“Marriage is a gift of love that you give to your spouse everyday, with a never-ending promise that you’ll walk side by side.” – Darlene Schacht
“Let your faith be bigger than your fear.” – anonymous
“Relationships don’t last because of the good times; they last because the hard times were handled with love and care.” – anonymous
During casual conversation about marriage, have you ever heard people say, “Oh you’ll have your ups and downs,” or “You will have your struggles,” even the comment, “Marriage is HARD!” I think it’s safe to say that we all have heard these in some form. When I would hear these comments during our engagement season I would always think, what are you talking about? I love my fiancé, we are not going to struggle OR have hard times! However, right after that thought, two scenarios came to mind that I thought could cause us to struggle or have ups and downs. They were: a sick child or the passing of one of our parents. Even then, I knew those days were far from us….so I thought.
After only six months into our marriage, my biggest fear came crashing down. My husband lost his dad…his best friend. WHY? WHY US? HOW? HOW WILL WE GET THROUGH?! WHAT? WHAT WILL I DO TO HELP HIM?
We just got married! I felt like I didn’t have enough time under my belt to best know how to help him? It shook me far more than I could’ve ever imagined or knew how to handle. I was heart-broken. I was heart-broken for my husband for losing his father and his best friend all at once and I was also heart-broken for the loss of a man I had quickly come to love and admire. His dad was a special person and all who knew him would tell you the same.
I had NO idea what to do or how to help Kevin, my husband. I asked our pastors, my friends, my family….anyone I trusted for their advice and help. Looking back now, I was basically in search of a step-by-step ‘how to’ manual about helping your spouse heal after losing a parent. The advice I got was: pray for him, just be there for him, ask him how he’s doing. All of which came from a sweet place but didn’t seem to help in the way I wanted to or hoped to. Kevin played professional golf when we first started dating and I felt like I learned quickly how to help him or cheer him up after a long practice day or after a tournament didn’t go how he wanted. It took practice, but this….this was BEYOND the hardest thing to figure out and I wanted to know RIGHT then! I couldn’t go another day feeling like I couldn’t help him or at least cheer him up. That’s my job, I’m his wife now! I found myself asking him “Are you okay?” about 100 times a day. I quickly learned….that was not helping.

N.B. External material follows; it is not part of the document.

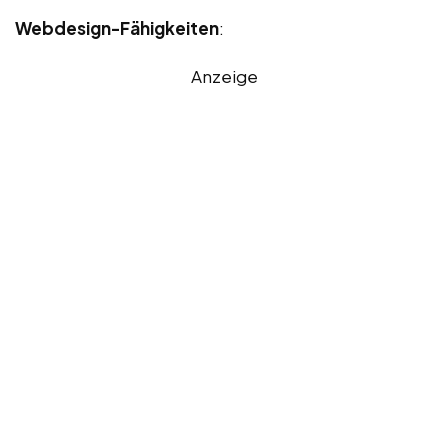
Webdesign-Fähigkeiten
:
Anzeige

It was after many, many trials and errors (on my part) that I found to be helpful and by I, I mean we. We found that the best thing was for me to stop asking him if he was okay 100x a day, but rather, “What are you thinking about?” This truly truly changed EVERYTHING for me. Someone didn’t tell me to phrase it this way, I didn’t read it online, I just figured it out on my own. He didn’t have to think or try to pretend or worry about coming across as frustrated with my concern/question. It was pure, present and in the moment and I would just listen. It wasn’t always about his dad. Sometimes, it was about work or his future plans, or his goals. I LOVED hearing his answers and listening….just listening.
It was in those listening moments that, I know now, helped him the most which at the end of the day helped me and both of our broken hearts.
What I also learned over time was HIS strength helped get me through. WHAT? I am supposed to be the one helping HIM and HE is helping ME!? I was so inspired by him. He didn’t let his emotions get the best of him and allow them to take him to a dark place. He was so strong and I am so blessed to be married to someone who focuses on the positive. He gets it honestly. He comes from an amazing family and we all feel closer than ever and for that I am also extremely grateful and feel so incredibly blessed!
In seasons like this, we all feel different emotions, and we process them differently. No matter what, there’s always something we can learn from and take away during these times. We can then share with others our experience, our struggles, or our steps to heal in hopes of helping others get through a little easier.
A year ago today, we lost his dad or as I called him, “Papa Pat” and even though he’s not here to tell me life lessons, the way he lived his life continues to teach me everyday. Thank you Papa Pat. Thank you for loving and honoring your wife, for raising three amazing boys and a beautiful daughter and for loving your friends well, for making everyone in the room feel at home, and for welcoming me into your family with open arms. We love you and we miss you every day.
XoXo ~ Laura Belle
Oh my goodness Laura! I am so sorry to hear about your loss. I think no matter how long you have been married (6 months or 16 years) the loss of a parent has to be one of the hardest things to go through together. Everyone grieves in different ways. I love your advice, and that a simple change in wording can make a big difference. Love to both you and Kevin.